Tough calls for brands
A CMO of a leading FMCG brand who didn’t wish to be named reveals that even large, global brands are scrambling to renegotiate contracts with actors that have been named in the investigation. “A slew of developments on brands dropping those whose names have cropped up are expected. In the age of social media, brands would rather be safe than sorry as consumer furore could prompt major losses for them too,” the source remarks. Vedantu’s Co-founder & CEO Vamsi Krishna says that controversies and scandals are never really predictable. Krishna reveals that the brand took close to five months to decide on their new brand ambassador, actor Aamir Khan and did so only after careful consideration about what Vedantu stands for. “We put in a lot of time and effort in identifying that. What we loved about Aamir is the personification of roles he has played over the years which has a teacher and motivational element in it. Be it Taare Zameen Par or Dangal, and although he was a student in 3 Idiots, he taught a lot of life lessons. When we look at Vedantu, and I am a teacher myself, we always wanted to associate with someone who can stand for those values. Through him, we can talk about values of holistic education, and no one other than Aamir represents those values,” Krishna elaborates.
Another trend to keep in mind is that that brands these days have now started working with big celebrities only on a project basis for Instagram or Facebook activation campaigns. Another marketer of a leading handset brand frames the new challenge in the celebrity endorsements game succinctly when he says, “There are several other Bollywood A-listers whose names might come out in the days to follow. What the recent controversy has done is made marketers question the need of celebrities in the game.”
Celebrities: No strangers to controversy
While leveraging celebrities in ads used to be one of the biggest bets, today’s reality is more challenging than ever with the way social media has taken over lives, thereby giving brands and celebrities lesser control over their reputation. Several Bollywood A-listers have been embroiled in various controversies that led to them losing brands in their kitty. Several similar instances in the past have reopened discussions on the need to recalibrate the codes of celebrity engagement.
One such incident featured Bollywood actor, Aamir Khan, a popular choice for brands across categories. His public comments about the ‘rising intolerance’ in the country caused a stir, which led one of the brands he endorsed at the time (Snapdeal) to not renew their contract with Khan. “Snapdeal is neither connected nor plays a role in comments made by Aamir Khan in his personal capacity,” the company stated in its official communication at that time in 2016. Around the same time, he was also reportedly dropped as the ambassador of the country’s flagship tourism programme, ‘Incredible India campaign’. Another more recent instance was when Deepika Padukone attended a protest at Jawaharlal Nehru University (JNU) in Delhi, where she stood in solidarity with the students after which there were reports about her endorsements deals being “re-evaluated” and some brands delaying ads featuring her till after the controversy died down.
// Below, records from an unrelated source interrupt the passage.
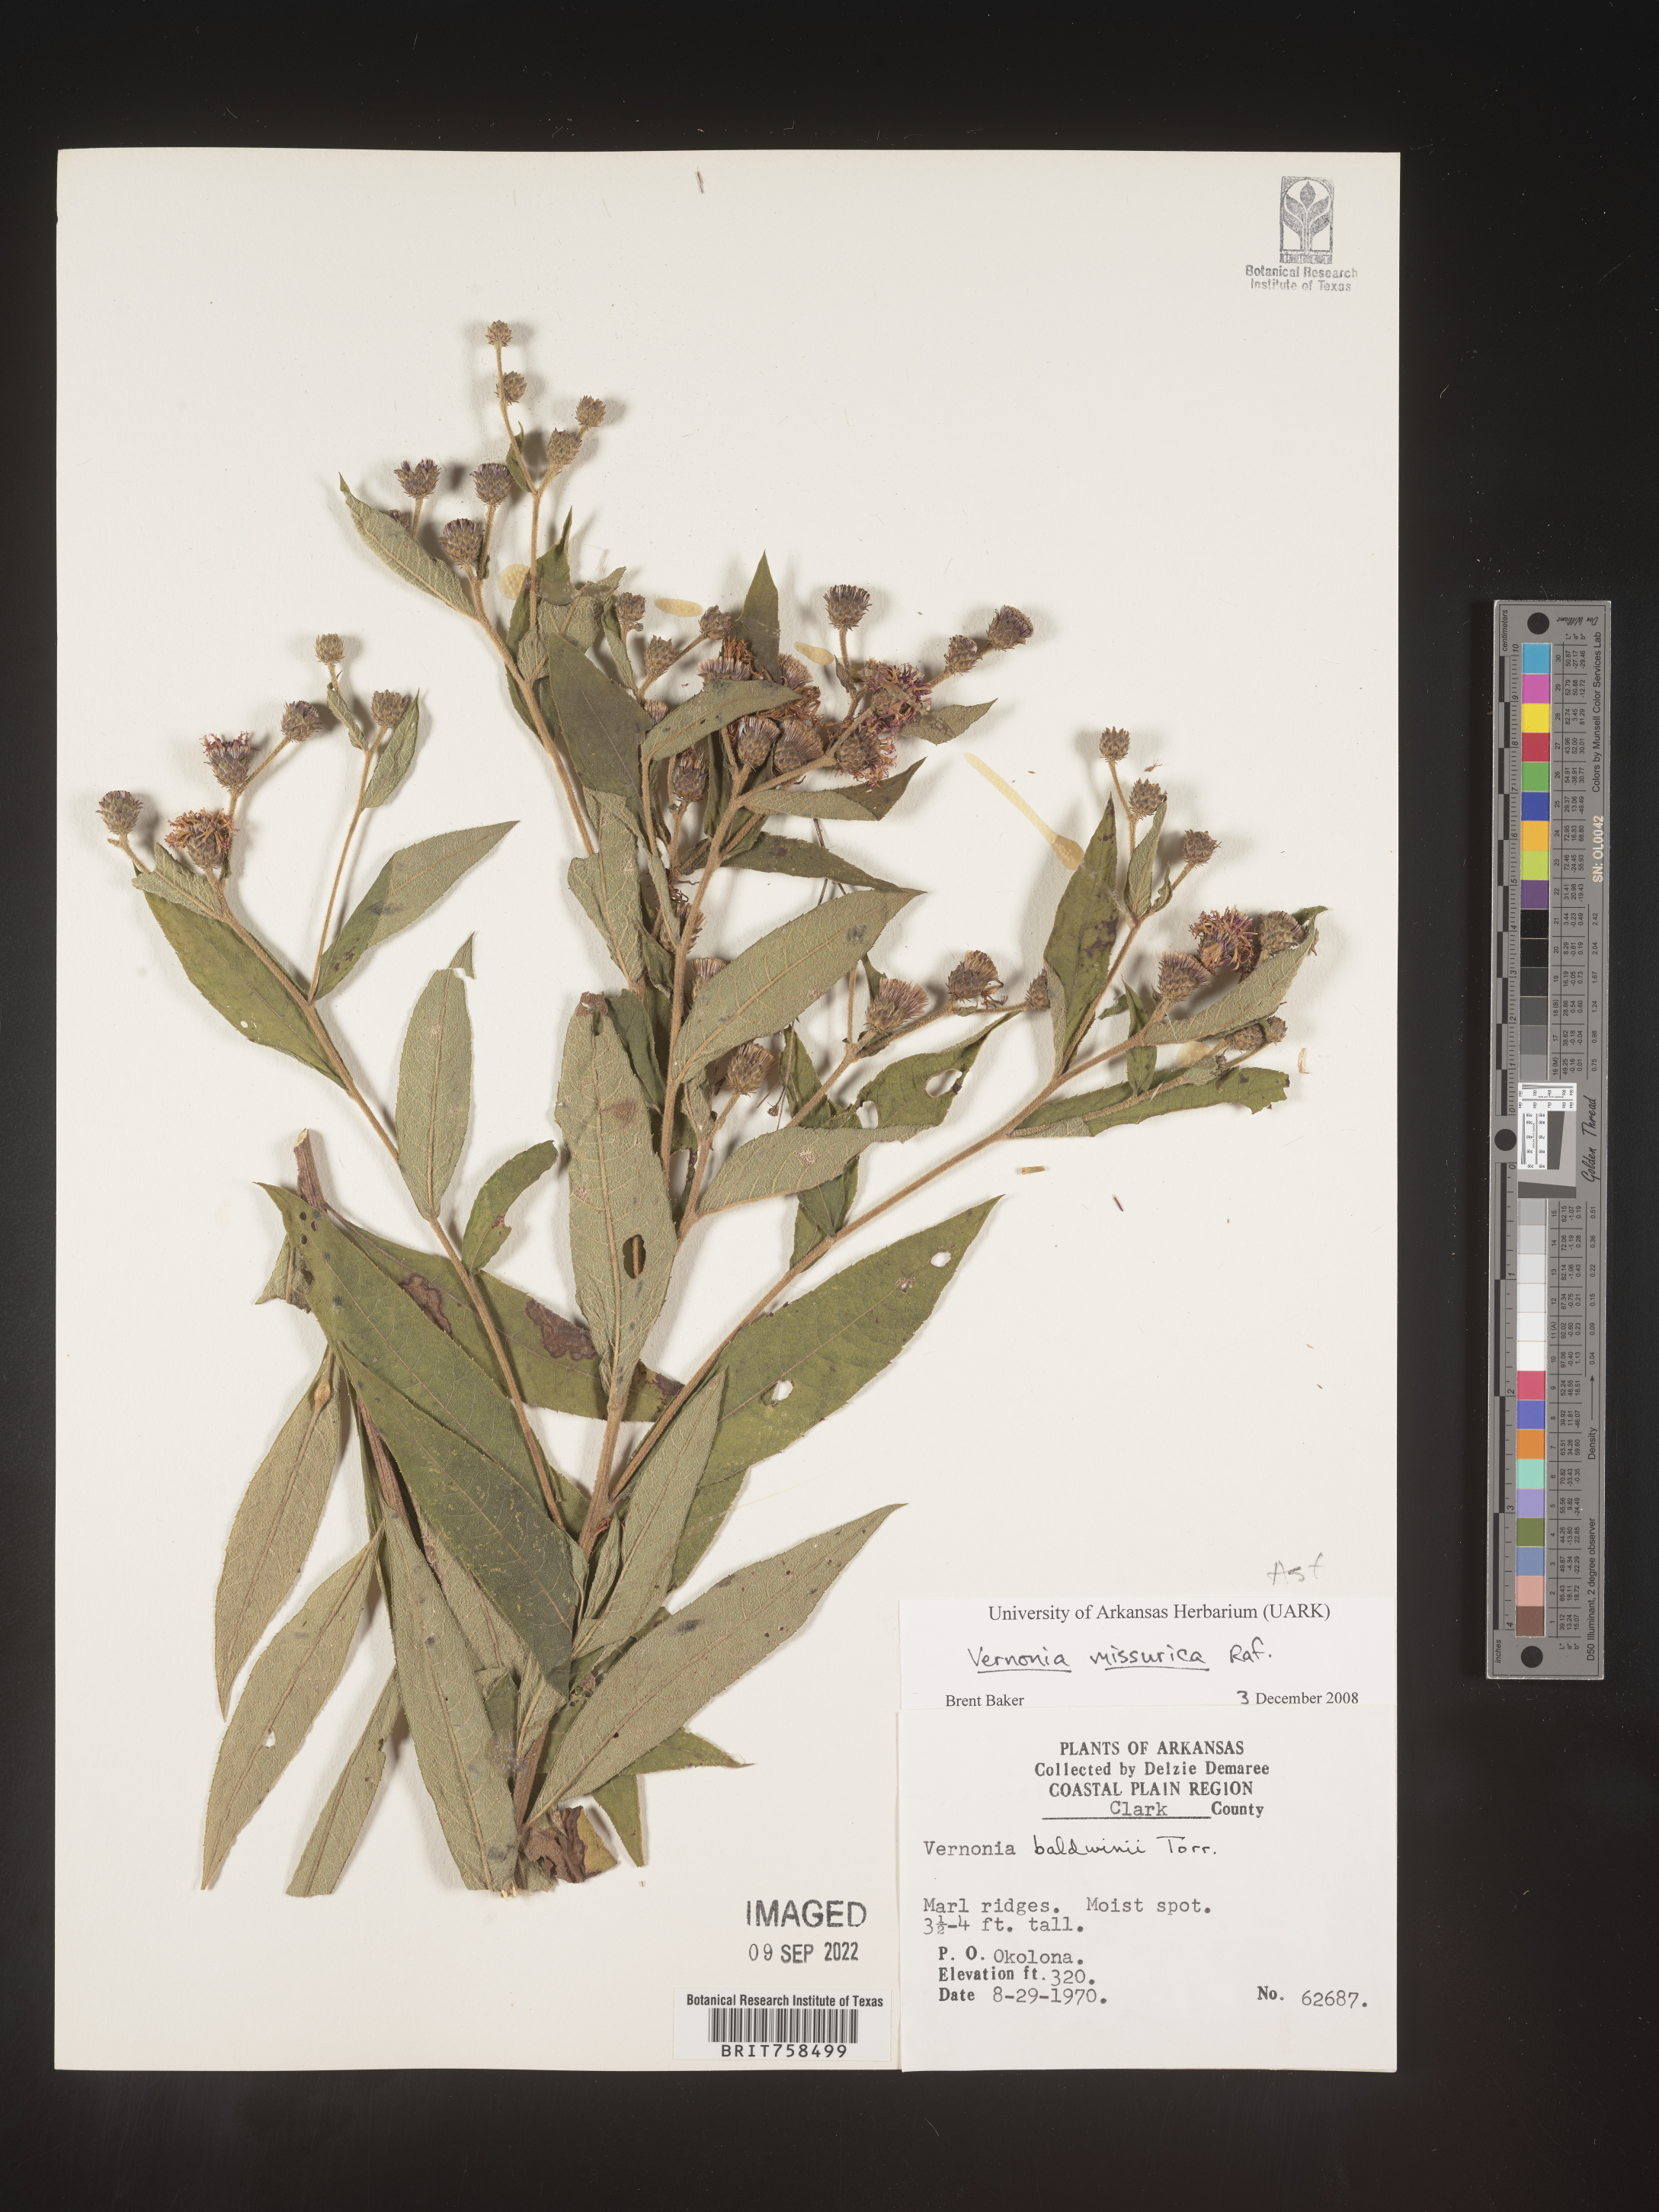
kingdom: Plantae
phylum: Tracheophyta
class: Magnoliopsida
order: Asterales
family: Asteraceae
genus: Vernonia
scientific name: Vernonia missurica
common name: Missouri ironweed
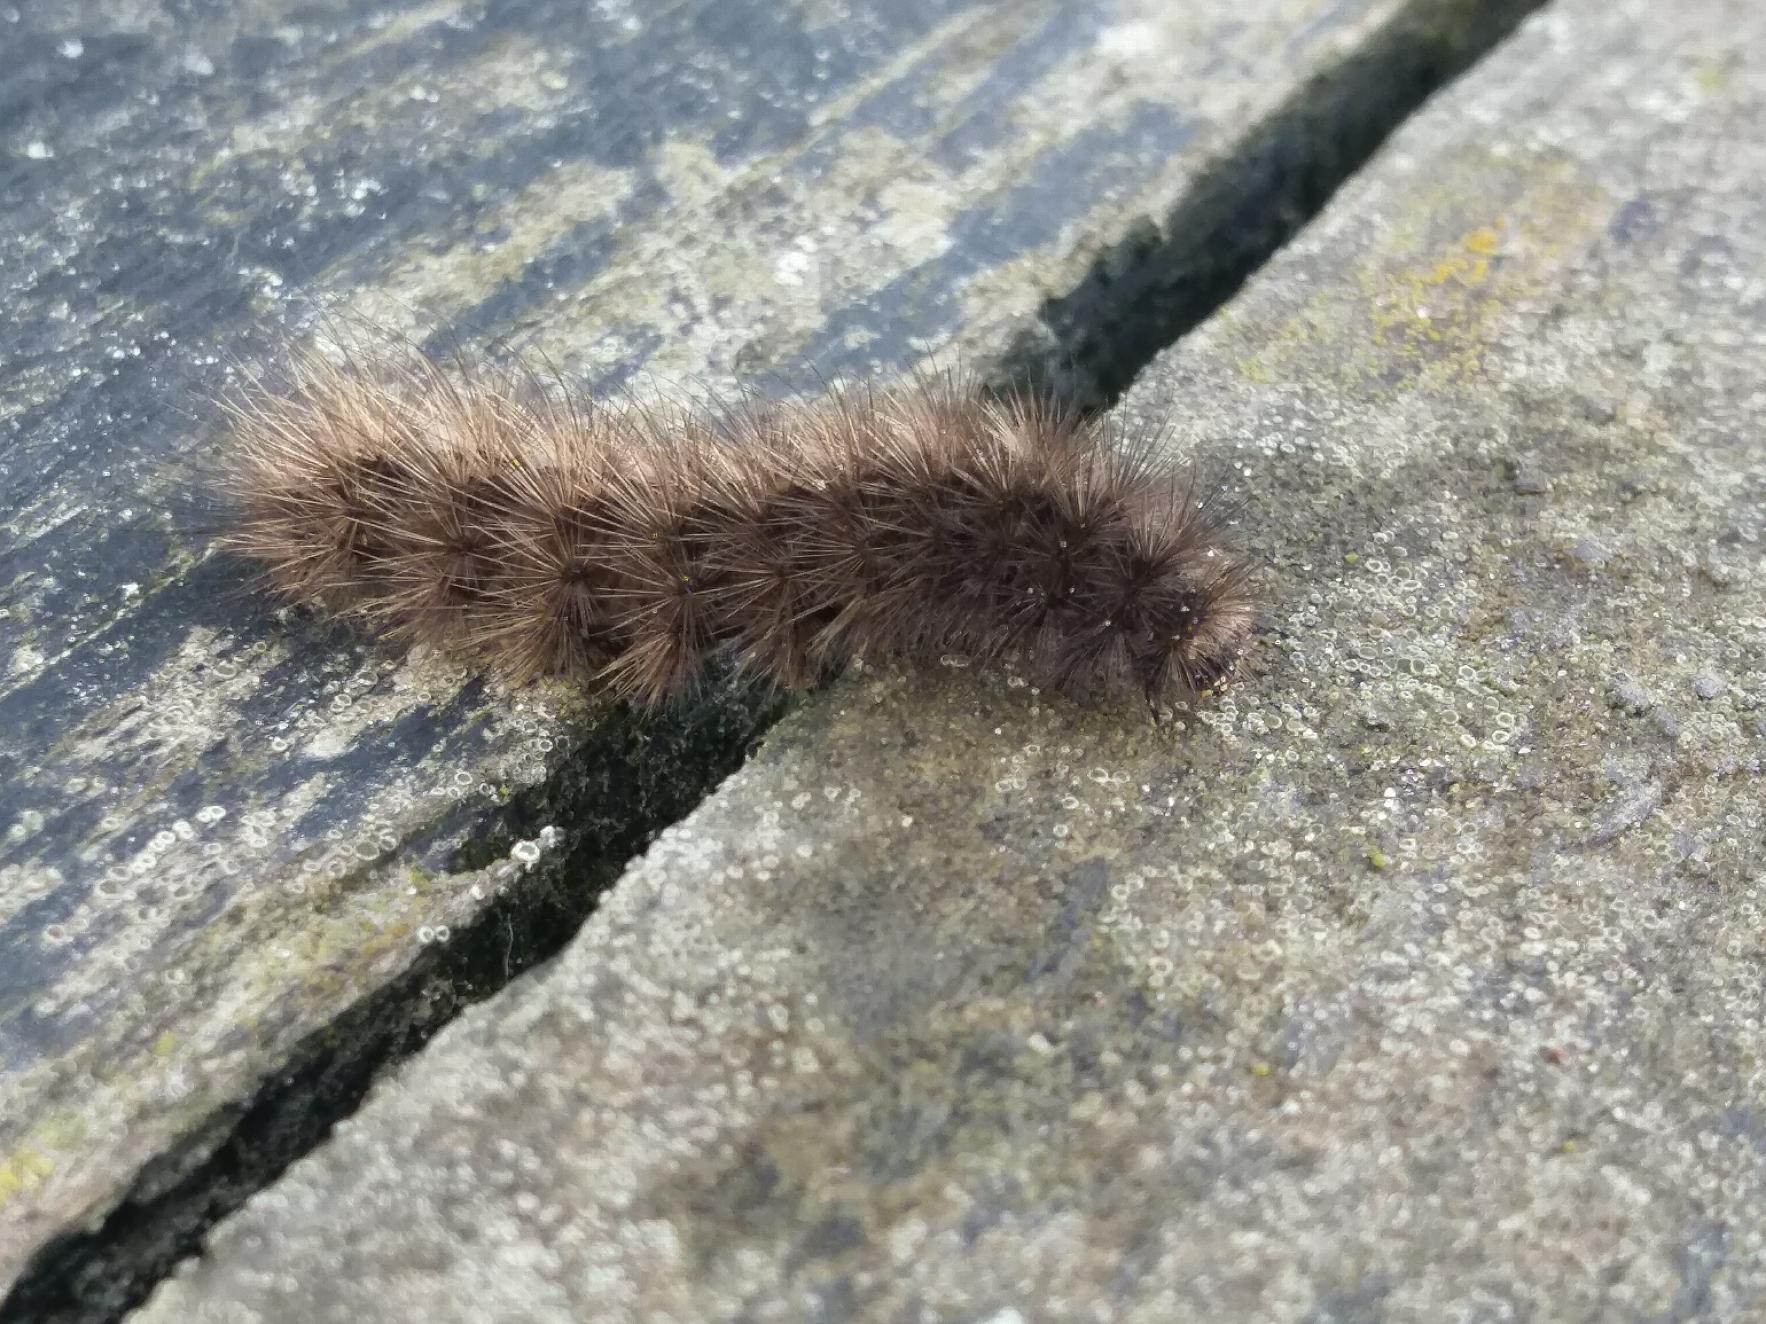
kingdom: Animalia
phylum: Arthropoda
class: Insecta
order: Lepidoptera
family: Erebidae
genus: Phragmatobia
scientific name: Phragmatobia fuliginosa
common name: Kanelbjørn
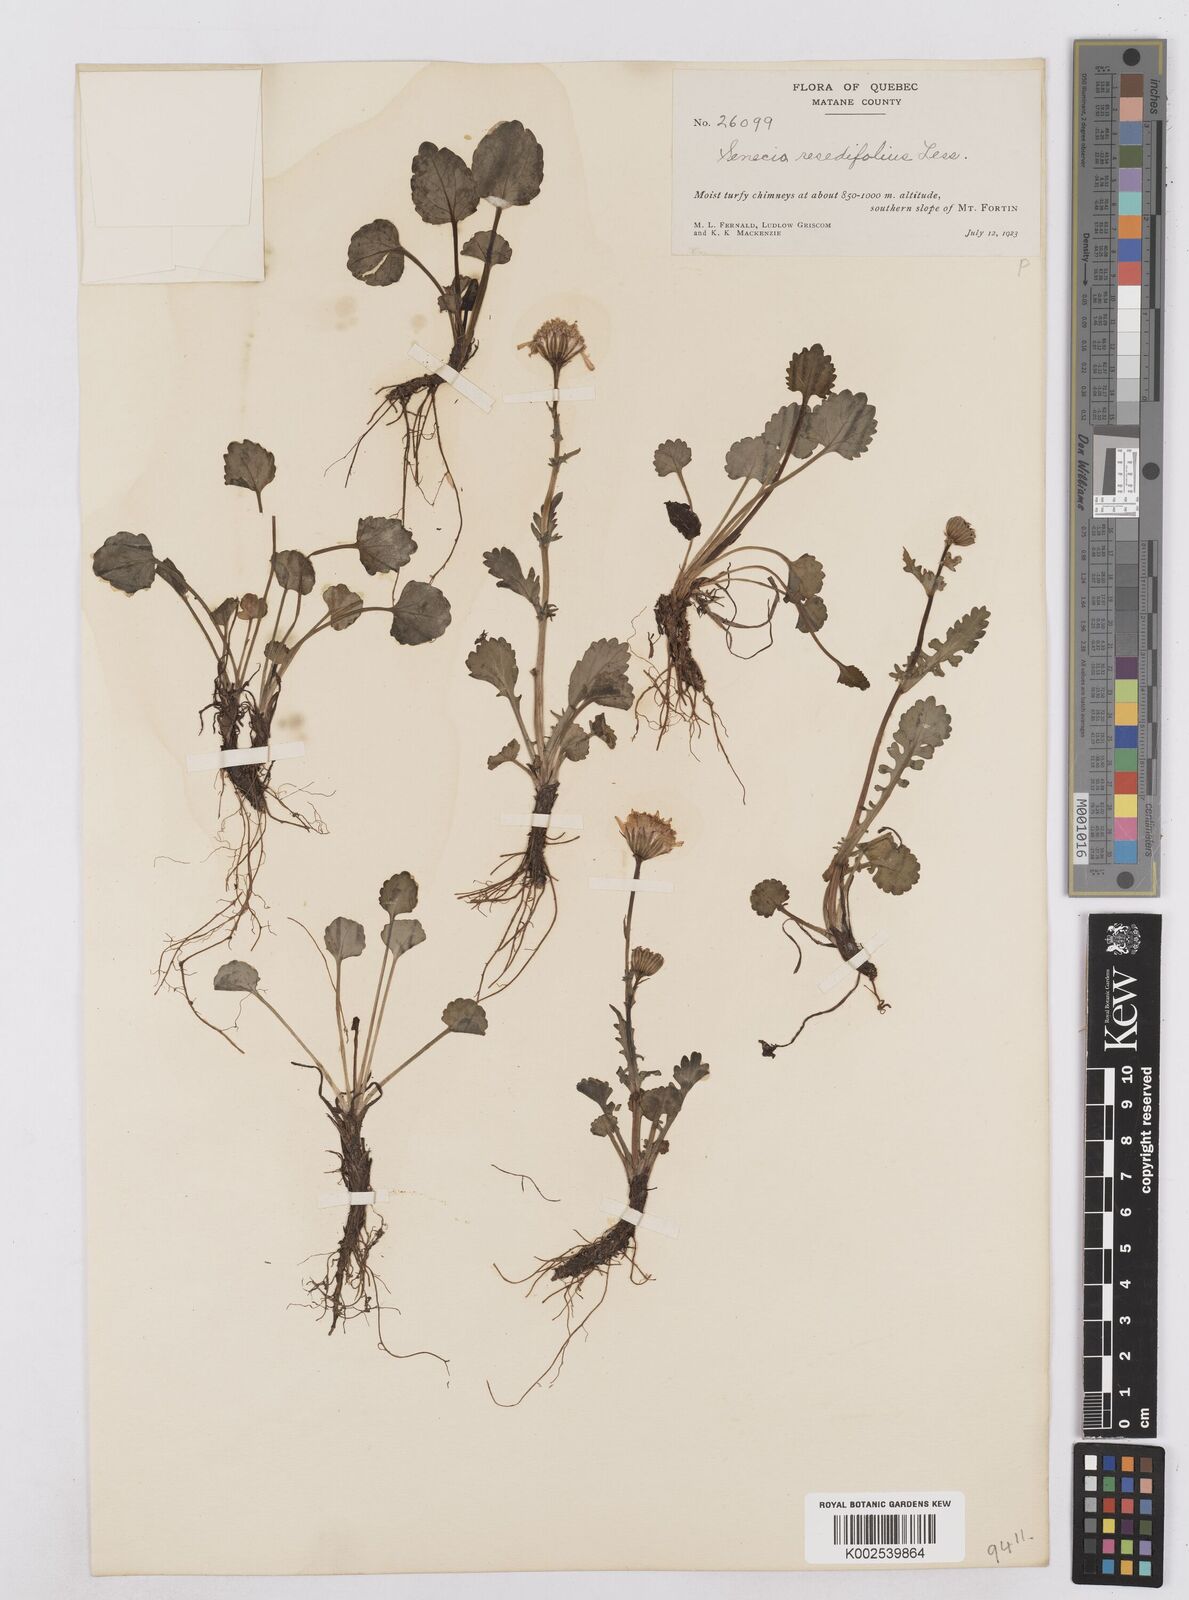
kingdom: Plantae
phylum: Tracheophyta
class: Magnoliopsida
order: Asterales
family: Asteraceae
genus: Packera
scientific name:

Yet another actor Kangana Ranaut too went on record to the media to reveal that she lost 19 brands after the controversy cause by her relationship fallout with Hrithik Roshan. Actor Salman Khan too has been no stranger to controversy over the years, and has had his fair share of troubles with the brands he has endorsed in the past. Yet Khan continues to enjoy massive popularity among his fans, and therefore has continued to feature in several brand campaigns.